(Dataset entries)
◇ ◇ ◇

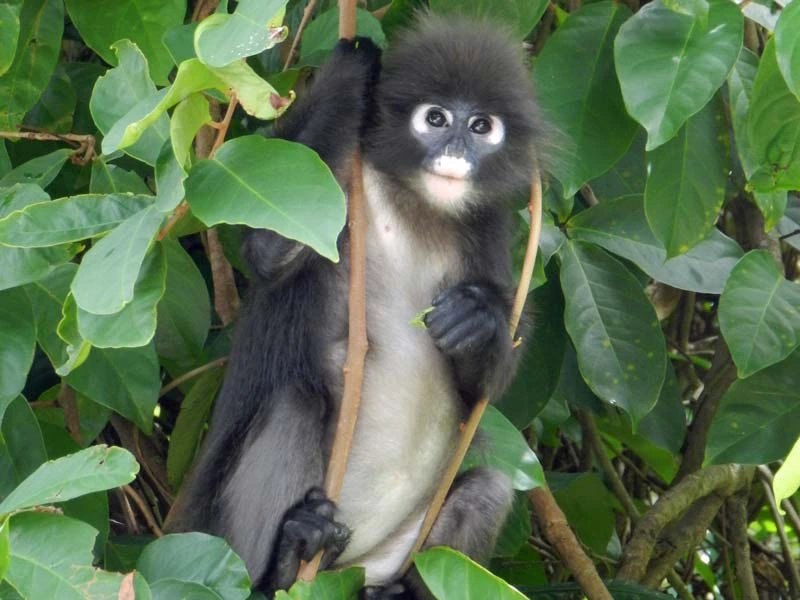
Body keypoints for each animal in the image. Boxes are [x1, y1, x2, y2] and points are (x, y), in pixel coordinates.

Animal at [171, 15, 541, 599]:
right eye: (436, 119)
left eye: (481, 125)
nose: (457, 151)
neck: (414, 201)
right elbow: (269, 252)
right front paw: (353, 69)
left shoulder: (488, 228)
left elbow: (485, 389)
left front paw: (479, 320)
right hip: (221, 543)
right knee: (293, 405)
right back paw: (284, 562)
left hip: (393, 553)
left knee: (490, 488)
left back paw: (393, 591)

◇ ◇ ◇

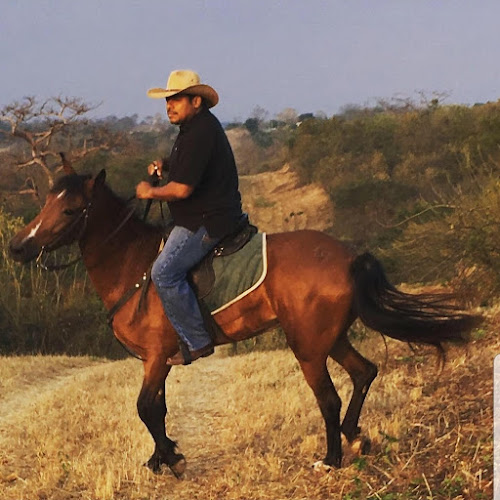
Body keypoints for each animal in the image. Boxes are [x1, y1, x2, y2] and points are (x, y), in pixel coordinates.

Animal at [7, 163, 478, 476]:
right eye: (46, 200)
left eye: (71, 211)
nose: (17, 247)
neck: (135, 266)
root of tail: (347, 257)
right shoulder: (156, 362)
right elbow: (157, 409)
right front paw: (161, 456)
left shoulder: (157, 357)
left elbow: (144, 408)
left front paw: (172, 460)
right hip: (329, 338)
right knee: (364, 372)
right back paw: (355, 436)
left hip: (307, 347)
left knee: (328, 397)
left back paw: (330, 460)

◇ ◇ ◇

DIRECTIONS FOR THIS TASK
What is needed is every line of the records that contains the word "knee".

ANSWER TO THE PROBLEM
right knee: (293, 405)
left knee: (490, 488)
right knee: (364, 372)
left knee: (328, 397)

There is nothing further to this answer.